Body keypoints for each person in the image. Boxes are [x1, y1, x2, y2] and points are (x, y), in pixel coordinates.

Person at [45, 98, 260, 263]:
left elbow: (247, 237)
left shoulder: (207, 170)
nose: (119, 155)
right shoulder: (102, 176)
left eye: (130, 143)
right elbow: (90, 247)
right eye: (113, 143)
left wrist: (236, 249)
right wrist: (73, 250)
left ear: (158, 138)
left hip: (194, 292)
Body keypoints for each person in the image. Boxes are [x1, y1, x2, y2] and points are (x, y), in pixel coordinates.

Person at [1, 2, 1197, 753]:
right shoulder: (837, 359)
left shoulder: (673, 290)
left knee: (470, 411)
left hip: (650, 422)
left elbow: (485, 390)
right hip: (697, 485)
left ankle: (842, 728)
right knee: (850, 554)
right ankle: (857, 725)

+===+

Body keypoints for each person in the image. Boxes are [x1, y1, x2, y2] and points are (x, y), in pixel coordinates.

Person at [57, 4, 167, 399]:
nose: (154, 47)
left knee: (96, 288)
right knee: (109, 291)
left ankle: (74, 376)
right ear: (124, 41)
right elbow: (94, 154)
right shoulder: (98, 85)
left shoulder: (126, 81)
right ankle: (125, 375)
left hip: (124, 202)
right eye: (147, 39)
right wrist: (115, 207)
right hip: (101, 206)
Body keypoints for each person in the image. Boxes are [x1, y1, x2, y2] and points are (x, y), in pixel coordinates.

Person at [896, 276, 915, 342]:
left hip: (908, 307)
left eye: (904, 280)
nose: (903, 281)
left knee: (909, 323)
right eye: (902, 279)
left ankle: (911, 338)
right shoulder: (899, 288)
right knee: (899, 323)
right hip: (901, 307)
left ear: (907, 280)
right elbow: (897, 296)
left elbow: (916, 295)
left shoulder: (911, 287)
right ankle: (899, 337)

+===+

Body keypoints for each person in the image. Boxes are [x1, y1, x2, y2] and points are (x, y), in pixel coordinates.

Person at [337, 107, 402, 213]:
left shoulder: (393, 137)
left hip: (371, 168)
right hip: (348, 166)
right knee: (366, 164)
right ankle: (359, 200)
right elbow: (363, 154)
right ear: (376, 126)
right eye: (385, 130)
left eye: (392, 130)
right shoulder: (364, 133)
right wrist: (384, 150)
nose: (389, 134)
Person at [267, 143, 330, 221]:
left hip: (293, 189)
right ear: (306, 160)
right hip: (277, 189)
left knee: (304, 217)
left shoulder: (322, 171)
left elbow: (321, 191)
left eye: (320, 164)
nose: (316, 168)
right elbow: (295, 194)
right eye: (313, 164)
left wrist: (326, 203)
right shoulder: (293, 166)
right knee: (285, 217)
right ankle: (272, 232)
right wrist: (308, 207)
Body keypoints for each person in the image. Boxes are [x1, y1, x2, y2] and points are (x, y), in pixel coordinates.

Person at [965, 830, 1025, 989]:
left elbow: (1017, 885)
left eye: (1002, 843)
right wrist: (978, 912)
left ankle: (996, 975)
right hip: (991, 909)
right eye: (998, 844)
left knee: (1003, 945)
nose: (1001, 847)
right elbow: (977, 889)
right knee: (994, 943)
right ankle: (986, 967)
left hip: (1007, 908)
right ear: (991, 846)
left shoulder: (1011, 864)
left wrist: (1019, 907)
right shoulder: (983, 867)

+===+

Write out exactly the lines above from the line with "left hip: (908, 307)" through the line with "right ankle: (899, 337)", both of them included, and leave out all other lines.

left hip: (908, 307)
left eye: (904, 280)
nose: (903, 281)
left knee: (909, 323)
right eye: (902, 279)
left ankle: (911, 338)
right shoulder: (899, 288)
right knee: (899, 323)
right hip: (901, 307)
left ear: (907, 280)
right elbow: (897, 296)
left elbow: (916, 295)
left shoulder: (911, 287)
right ankle: (899, 337)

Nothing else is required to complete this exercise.